# Document passage
If there is any conflict or ambiguity between the terms of the documents listed above, a term
contained in a document higher in the list shall have priority over one contained in a document
lower in the list.
1. INTERPRETATION
1.1 Definitions:
Client: the party named as the client in Schedule of works.
Client Materials: any materials provided by the Client which Smart Avenue Media shall
use in carrying out any Works.
Schedule of works: the document titled “Smart Avenue Media Contract Schedule of
works” setting out the details of the Client, the Works and the Fees.
Contract: the contract between the Client and Smart Avenue Media for the supply of the
Works and/or Deliverables in accordance with these Standard Terms and Schedule of works.
Deliverable: any deliverable specified in Schedule of works which Smart Avenue Media
agree to provide as part of the Works.
Fees: the charges payable by the Client for the supply of the Works by Smart Avenue Media,
as set out in Schedule of works.
Smart Avenue Media: Smart Avenue Media Limited ('the Company') was incorporated in
England under registration number14813147; Registered Office: 111 Dudwell Lane, Halifax.
West Yorkshire. HX3 0SS.
Standard Terms: these terms and conditions set out in clause 1 to clause 10 (inclusive).
Works: the works, including the provision of any Deliverable, to be provided by Smart
Avenue Media pursuant to this Contract, as set out in Schedule of works.
Works Start Date: the day on which Smart Avenue Media is to start provision of the Works,
as set out in Schedule of works.
2. COMMENCEMENT AND TERM
The Contract shall begin on the earlier of the Works Start Date and the date the Works
commence. The Contract shall continue, unless terminated earlier in accordance with its
terms, until the Works are concluded, or the Contract is terminated in accordance with
clause 8.
3. SUPPLY OF WORKS
3.1 Smart Avenue Media shall supply the Works to the Client in accordance with the Contract.

# Activities
**A.** Give the number and heading of each top-level numbered clause in the Smart Avenue Media terms.
**B.** In the Smart Avenue Media terms, retype the part that opens with the words containing "Smart Avenue Media: Smart" and closes with "clause 10 (inclusive).".
**C.** Continue the Smart Avenue Media terms from the point where they stop.

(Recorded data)
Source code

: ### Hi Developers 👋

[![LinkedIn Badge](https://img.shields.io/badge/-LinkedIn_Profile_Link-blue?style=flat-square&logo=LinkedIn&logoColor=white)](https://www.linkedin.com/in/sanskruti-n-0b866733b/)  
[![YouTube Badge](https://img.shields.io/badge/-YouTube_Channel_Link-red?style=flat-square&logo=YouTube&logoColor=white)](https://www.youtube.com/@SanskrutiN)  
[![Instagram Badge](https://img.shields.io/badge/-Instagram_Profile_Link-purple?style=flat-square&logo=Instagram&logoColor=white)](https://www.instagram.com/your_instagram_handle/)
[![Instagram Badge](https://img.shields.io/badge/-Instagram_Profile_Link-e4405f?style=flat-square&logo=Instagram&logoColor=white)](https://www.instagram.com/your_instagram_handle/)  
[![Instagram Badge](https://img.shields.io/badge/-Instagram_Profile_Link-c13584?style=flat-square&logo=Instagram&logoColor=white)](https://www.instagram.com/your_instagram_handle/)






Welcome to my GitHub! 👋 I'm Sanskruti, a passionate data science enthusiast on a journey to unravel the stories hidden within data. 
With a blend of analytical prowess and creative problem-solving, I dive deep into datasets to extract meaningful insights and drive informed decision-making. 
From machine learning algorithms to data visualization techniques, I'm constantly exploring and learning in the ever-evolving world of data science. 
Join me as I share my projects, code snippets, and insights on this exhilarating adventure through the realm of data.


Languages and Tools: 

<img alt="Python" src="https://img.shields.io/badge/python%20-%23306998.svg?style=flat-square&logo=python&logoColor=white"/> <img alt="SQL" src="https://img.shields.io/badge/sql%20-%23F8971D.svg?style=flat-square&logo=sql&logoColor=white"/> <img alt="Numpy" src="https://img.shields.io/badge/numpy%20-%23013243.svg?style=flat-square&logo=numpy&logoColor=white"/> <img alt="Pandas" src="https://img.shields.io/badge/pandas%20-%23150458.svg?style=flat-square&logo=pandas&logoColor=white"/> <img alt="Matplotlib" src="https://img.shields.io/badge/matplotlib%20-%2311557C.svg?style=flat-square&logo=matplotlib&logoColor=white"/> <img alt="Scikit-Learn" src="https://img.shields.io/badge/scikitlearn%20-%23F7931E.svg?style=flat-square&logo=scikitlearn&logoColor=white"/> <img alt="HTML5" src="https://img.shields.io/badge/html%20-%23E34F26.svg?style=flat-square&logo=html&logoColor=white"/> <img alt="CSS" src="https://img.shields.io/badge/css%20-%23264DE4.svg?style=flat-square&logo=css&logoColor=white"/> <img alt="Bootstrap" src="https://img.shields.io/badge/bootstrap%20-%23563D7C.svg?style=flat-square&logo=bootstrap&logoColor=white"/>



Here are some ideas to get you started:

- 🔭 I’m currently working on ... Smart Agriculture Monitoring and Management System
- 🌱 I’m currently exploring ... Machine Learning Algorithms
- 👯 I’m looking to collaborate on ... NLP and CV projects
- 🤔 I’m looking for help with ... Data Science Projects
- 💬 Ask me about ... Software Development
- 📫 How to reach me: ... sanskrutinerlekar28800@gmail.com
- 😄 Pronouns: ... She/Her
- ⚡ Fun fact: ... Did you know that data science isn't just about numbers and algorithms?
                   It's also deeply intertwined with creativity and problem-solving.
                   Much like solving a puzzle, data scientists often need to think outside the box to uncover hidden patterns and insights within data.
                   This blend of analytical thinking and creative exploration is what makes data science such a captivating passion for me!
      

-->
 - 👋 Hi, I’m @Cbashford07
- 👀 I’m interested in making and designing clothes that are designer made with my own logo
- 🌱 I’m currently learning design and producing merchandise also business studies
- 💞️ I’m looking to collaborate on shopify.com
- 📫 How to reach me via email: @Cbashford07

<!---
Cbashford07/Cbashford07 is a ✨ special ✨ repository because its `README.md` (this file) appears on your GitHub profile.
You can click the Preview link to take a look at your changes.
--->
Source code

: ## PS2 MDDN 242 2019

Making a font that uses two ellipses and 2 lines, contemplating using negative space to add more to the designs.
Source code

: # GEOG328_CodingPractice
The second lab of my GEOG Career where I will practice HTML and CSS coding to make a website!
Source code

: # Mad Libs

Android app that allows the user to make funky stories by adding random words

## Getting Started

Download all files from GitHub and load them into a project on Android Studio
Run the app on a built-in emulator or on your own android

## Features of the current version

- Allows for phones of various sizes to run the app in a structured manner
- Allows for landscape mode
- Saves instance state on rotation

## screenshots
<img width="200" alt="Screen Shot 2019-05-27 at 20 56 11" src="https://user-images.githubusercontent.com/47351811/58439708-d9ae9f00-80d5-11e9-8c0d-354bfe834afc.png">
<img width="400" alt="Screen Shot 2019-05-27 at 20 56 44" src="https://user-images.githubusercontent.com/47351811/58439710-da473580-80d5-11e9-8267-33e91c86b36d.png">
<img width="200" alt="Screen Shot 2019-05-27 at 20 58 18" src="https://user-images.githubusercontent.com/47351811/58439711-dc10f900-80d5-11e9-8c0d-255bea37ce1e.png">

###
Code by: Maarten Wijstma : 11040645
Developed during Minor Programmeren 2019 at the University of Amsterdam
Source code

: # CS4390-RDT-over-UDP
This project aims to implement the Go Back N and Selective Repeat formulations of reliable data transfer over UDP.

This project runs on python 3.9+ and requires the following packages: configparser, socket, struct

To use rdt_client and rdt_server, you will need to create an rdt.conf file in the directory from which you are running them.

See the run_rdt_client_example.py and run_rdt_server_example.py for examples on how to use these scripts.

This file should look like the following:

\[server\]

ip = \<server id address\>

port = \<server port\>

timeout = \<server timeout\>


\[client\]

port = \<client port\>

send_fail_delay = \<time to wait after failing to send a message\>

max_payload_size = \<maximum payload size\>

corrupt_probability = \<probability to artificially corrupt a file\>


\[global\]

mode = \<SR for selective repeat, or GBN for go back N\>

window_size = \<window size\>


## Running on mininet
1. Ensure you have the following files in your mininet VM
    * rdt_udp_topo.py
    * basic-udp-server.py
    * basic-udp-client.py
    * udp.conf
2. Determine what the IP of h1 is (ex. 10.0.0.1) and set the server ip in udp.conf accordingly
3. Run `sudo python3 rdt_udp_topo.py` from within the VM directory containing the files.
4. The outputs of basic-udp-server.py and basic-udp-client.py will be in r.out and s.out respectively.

--

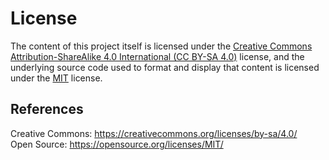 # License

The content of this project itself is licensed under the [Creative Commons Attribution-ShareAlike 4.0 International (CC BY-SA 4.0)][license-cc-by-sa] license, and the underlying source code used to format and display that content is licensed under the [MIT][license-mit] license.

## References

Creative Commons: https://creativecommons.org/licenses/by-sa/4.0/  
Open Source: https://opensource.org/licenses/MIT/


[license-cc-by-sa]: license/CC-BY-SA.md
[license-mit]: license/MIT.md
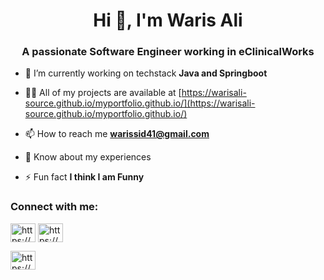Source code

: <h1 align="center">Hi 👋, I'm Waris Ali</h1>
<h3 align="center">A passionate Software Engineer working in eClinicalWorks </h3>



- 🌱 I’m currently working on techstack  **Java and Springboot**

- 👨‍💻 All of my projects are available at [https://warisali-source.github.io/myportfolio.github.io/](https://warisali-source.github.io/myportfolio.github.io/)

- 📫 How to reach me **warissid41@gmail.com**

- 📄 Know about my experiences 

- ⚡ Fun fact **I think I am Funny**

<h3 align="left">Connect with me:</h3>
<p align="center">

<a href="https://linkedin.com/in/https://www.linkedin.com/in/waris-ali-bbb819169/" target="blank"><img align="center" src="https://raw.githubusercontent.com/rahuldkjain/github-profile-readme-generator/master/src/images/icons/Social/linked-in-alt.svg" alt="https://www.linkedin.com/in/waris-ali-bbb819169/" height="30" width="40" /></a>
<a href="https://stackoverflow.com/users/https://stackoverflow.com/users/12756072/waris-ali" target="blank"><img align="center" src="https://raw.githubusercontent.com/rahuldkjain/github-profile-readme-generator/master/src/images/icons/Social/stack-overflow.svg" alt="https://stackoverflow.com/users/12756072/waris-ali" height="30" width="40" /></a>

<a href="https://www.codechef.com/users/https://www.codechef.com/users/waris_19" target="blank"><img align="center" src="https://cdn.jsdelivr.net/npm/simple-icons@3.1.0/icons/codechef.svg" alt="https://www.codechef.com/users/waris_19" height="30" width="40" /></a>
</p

# Answers for each item
**A.**
1. INTERPRETATION
2. COMMENCEMENT AND TERM
3. SUPPLY OF WORKS

**B.**
Smart Avenue Media: Smart Avenue Media Limited ('the Company') was incorporated in
England under registration number14813147; Registered Office: 111 Dudwell Lane, Halifax.
West Yorkshire. HX3 0SS.
Standard Terms: these terms and conditions set out in clause 1 to clause 10 (inclusive).

**C.**
3.2 In supplying the Works, Smart Avenue Media shall:
(a) perform the Works with reasonable care and skill;
(b) use reasonable endeavours to perform the Works in accordance with the
description set out in Schedule of works;
(c) obtain any releases required for the use of any Deliverables; and
(d) comply with all applicable laws, statutes, regulations from time to time in force for
the provision of the Works,
provided that; (i) Smart Avenue Media shall not be liable under this agreement if,
as a result of such compliance, it is in breach of any of its obligations under this
agreement, and (ii) Smart Avenue Media is not responsible for confirming the
Clients legal and regulatory obligations, and (iii) Smart Avenue Media shall not be
responsible for the Clients compliance with its legal or regulatory obligations save
for the provision of the Works.
3.3 The Parties acknowledge and agree that where the Works involve elements of filming or
other services which are subject to disruption by weather, illness or other unplanned events
Smart Avenue Media shall take reasonable steps to mitigate such risks and shall where
reasonable to do so agree mitigation measures with the Client. In the event that the costs of
the Works are increased by the need to reschedule or cancel any element of the Works the
Client shall either pay the additional costs of the rescheduling or the costs of the cancelled
element of the Works in full or up to the amount specified in Schedule of works as the
contingency amount. The Parties shall specify details of any contingency and requirements
to mitigate potential disruption in Schedule of works.
4. CLIENT'S OBLIGATIONS
4.1 The Client shall:
(a) co-operate with Smart Avenue Media in all matters relating to the Works.
(b) provide such access that Smart Avenue Media requires to calls or any premises to
carry out the Works.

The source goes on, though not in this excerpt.